Rynek mięsa wraca po świątecznej przerwie do normy, o ile normą można nazwać niskie ceny i niewielki popyt – mówią maklerzy.
W giełdowych ofertach pojawiła się ostra korekta. Dziś za kilogram karkówki trzeba zapłacić 8 złotych 30 groszy. Tymczasem jeszcze w ostatnich dniach kwietnia ceny sięgały 9 złotych. Tyle żądano za towar z importu i do tego poziomu „dopasowała się” oferta krajowa.

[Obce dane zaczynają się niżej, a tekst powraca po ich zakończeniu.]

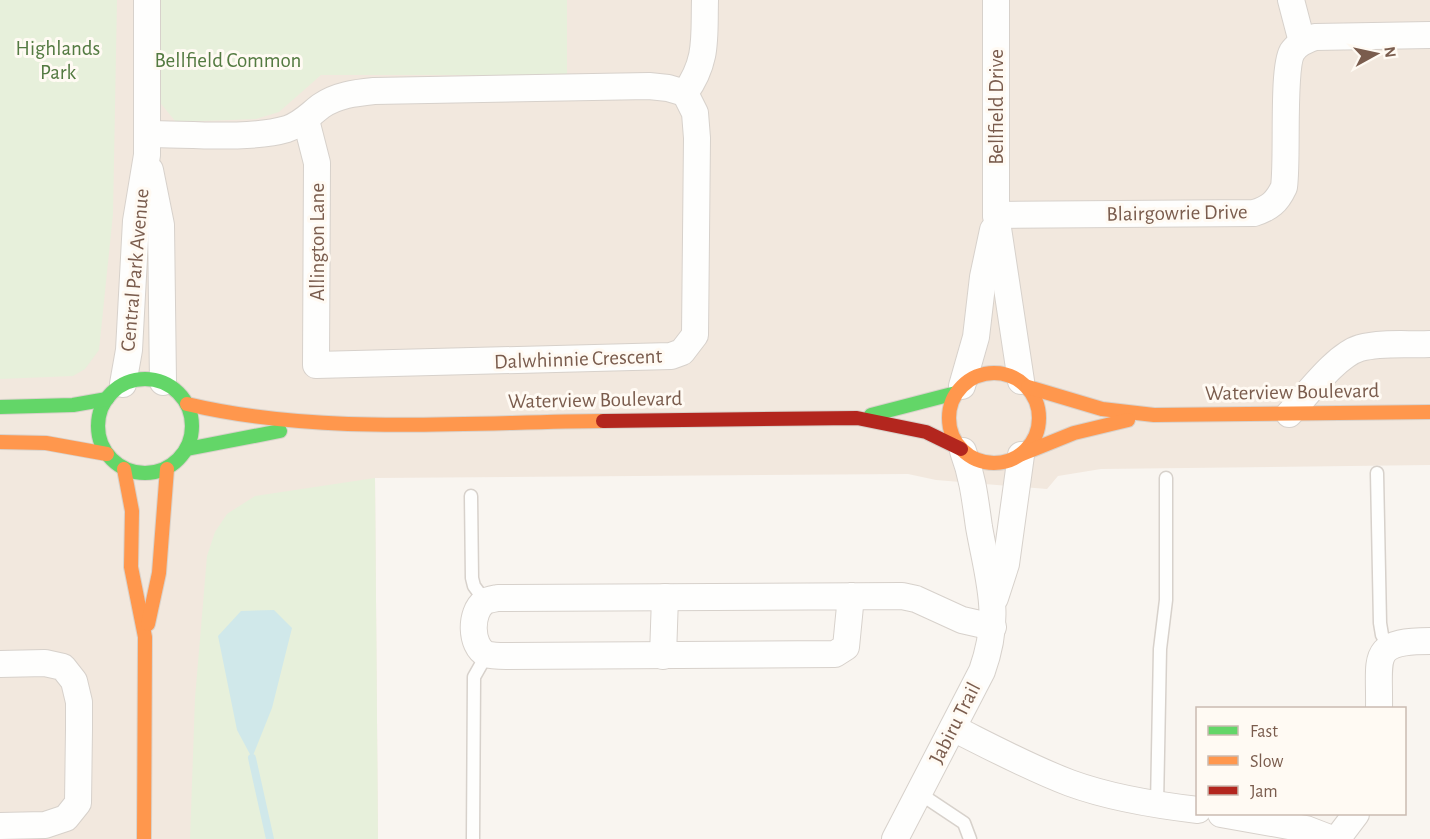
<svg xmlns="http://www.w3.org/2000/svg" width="1430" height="839" viewBox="0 0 1430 839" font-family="'Alegreya Sans',sans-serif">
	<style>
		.residential { fill: #f2e8de }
		.green { fill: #e7f0db }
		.water { fill: #d0e8ea }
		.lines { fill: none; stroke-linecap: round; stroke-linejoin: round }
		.stream { stroke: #d0e8ea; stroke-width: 8 }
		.lane-casing { stroke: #d7d1cb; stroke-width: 15 }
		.street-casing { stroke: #d7d1cb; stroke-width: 28 }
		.fast-casing { stroke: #d9d2cb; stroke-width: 16 }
		.slow-casing { stroke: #d9d2cb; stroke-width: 16 }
		.jam-casing { stroke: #d9d2cb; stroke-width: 16 }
		.lane { stroke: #fefefd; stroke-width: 12 }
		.street { stroke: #fefefd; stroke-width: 26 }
		.fast { stroke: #63d668; stroke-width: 14 }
		.slow { stroke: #ff974d; stroke-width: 14 }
		.jam { stroke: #b3261e; stroke-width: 14 }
		.labels { text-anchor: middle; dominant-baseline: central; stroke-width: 6; stroke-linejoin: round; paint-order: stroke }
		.park-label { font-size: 21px; fill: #537a41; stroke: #fffaf3 }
		.street-label { font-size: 21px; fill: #7a5c4d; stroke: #fffaf3 }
	</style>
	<rect width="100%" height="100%" fill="#f9f5f0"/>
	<polygon class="residential" points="0,0 1430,0 1430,465 1101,469 1058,476 1047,489 936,480 908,474 375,478 378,839 0,839"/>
	<g class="green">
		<polygon points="0,0 117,0 113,214 99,350 85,369 73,376 0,379"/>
		<polygon points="155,0 567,0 567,75 321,75 279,112 256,119 176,122 157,99"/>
		<polygon points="375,478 378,839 190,839 195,698 207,556 215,532 227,514 255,496"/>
	</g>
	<polygon class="water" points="274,610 292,628 272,708 252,758 237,730 218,636 241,611"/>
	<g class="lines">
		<polyline class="stream" points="252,758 270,839"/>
		<defs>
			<g id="lane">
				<polyline points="1377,473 1380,623 1382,635 1388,646"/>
				<polyline points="471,496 472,578 474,586 485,601"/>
				<polyline points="919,793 964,823 970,839"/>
				<polyline points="1157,805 1160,649 1166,600 1166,478"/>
				<polyline points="473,839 474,677 487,654"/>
			</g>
			<g id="street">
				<polyline points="996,0 996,215 1021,381"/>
				<polyline points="1291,0 1302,42"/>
				<path d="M306 120 317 163 316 365 671 356 682 352 695 335 697 138 695 113 685 93C708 61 704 38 705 0"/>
				<path d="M148 134C188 134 250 140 287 129 302 124 309 115 321 106 337 95 355 93 374 91L649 86 668 88 685 93"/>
				<polyline points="150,170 161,225 163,382"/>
				<path d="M996 215 1254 213C1270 208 1277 202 1284 187 1288 159 1282 70 1292 52 1297 44 1306 40 1315 37L1430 35"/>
				<polyline points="123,384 129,350 136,221 147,155 147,0"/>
				<polyline points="962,386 976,337 983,277 993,230"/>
				<path d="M1289 414C1307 395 1336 355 1360 348 1382 342 1408 345 1430 344"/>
				<path d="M851 596 846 647 835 654 506 656C500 656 492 656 486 654 470 646 470 612 484 602 487 600 493 599 498 598L902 596 916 599 962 620 993 627"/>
				<polyline points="995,598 1006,564 1021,455"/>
				<polyline points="663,656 665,597"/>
				<polyline points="0,664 45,663 63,667 74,681 79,702 79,729 78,803 66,818 45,825 0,826"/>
				<path d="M1379 708C1380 657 1369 641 1430 641"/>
				<path d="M953 728C991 747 1030 768 1070 783 1111 798 1155 805 1198 810"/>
				<polyline points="1221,814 1306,829 1332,839"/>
				<path d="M895 839 982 671C1002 615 989 583 979 527 975 499 973 478 963 451"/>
				<polyline points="1337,839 1356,814"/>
			</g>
			<g id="fast">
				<circle cx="145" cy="426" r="47"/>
				<polyline points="0,407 73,405 107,399"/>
				<polyline points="871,415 956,393"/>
				<polyline points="187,449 280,431"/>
			</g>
			<g id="slow">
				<circle cx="994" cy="418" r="45"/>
				<polyline points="1028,387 1102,409 1154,415 1430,412"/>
				<path d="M187 404C321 436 466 422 603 421"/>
				<polyline points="0,442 46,443 107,454"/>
				<polyline points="1022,454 1074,433 1128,420"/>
				<polyline points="124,469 132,511 131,567 145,637 144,839"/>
				<polyline points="148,624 159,573 167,469"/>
			</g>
			<polyline id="jam" points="603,421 857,418 926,432 961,449"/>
		</defs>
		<use href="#lane" class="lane-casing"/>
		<use href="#street" class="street-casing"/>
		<use href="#fast" class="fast-casing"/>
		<use href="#slow" class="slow-casing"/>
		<use href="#jam" class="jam-casing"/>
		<use href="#lane" class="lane"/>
		<use href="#street" class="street"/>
		<use href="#fast" class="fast"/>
		<use href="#slow" class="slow"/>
		<use href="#jam" class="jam"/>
	</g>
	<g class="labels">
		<g class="park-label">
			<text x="58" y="48">Highlands<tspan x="58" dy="24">Park</tspan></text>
			<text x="228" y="60">Bellfield Common</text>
		</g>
		<g class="street-label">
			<text transform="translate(996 107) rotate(-90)">Bellfield Drive</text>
			<text transform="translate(1177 213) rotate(-1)">Blairgowrie Drive</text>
			<text transform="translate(317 242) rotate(-90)">Allington Lane</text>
			<text transform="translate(135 270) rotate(-85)">Central Park Avenue</text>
			<text transform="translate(578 359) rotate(-2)">Dalwhinnie Crescent</text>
			<text transform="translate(1292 392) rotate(-1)">Waterview Boulevard</text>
			<text transform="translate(595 400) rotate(-1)">Waterview Boulevard</text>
			<text transform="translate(955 723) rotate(-63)">Jabiru Trail</text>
		</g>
	</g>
	<rect x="1196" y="707" width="210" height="108" fill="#fffaf3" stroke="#cabbb1" stroke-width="1.5"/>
	<rect x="1208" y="726" width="30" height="9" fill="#63d668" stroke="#cabbb1" stroke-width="1.5"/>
	<text x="1250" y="737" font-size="18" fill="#7a5c4d">Fast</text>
	<rect x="1208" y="756" width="30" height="9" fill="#ff974d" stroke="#cabbb1" stroke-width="1.5"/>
	<text x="1250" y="767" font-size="18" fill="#7a5c4d">Slow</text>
	<rect x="1208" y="786" width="30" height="9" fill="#b3261e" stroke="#cabbb1" stroke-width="1.5"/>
	<text x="1250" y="797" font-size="18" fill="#7a5c4d">Jam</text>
	<g transform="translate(1376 54) rotate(82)" stroke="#fffaf3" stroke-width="4.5" paint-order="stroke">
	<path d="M0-4.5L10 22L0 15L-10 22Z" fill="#7a5c4d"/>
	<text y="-9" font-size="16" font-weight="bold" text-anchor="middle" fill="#7a5c4d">N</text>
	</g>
</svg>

Taniej kosztują też półtusze wieprzowe. Przed majowym weekendem klasa R była wyceniana na średnio 5 złotych za kilogram. Teraz kosztuje o 40 groszy mniej – komentuje Andrzej Dębowski z giełdy Rol-Petrol w Łodzi. Jak zachowają się ceny w przyszłym tygodniu?
Wiele będzie zależało od pogody, która wyznacza grillowe menu. Ale większych spadków raczej nie można się spodziewać, bo maj to również czas komunijnych przyjęć. Tymczasem po świątecznej przerwie handel drobiem jeszcze się nie ożywił. Od poniedziałku powinny zacząć się sprzedawać filety, udźce i ćwiartki z kurcząt.
CENY TRANSAKCYJNE zł/kg
- Filety z piersi 9,60 – 10,00
- Udźce bez kości 6,30 – 6,50
- Udźce z kością 5,00 – 5,40
- Karkówka zł/kg
kwiecień 9,00
maj 8,30
- Półtusze „R” zł/kg
kwiecień 5,00
maj 4,60
NAJCZĘSTSZE CENY SPRZEDAŻY zł/t
- Owies – 400
- Pszenica paszowa – 380 – 400
- Pszenica konsumpcyjna – 400 – 410
Tona owsa wyceniana jest na 400 złotych. Głównie za sprawą drobiarzy, coraz lepiej sprzedaje się pszenica. Rosną też ceny. Ziarno paszowe kosztuje podobnie jak konsumpcyjne.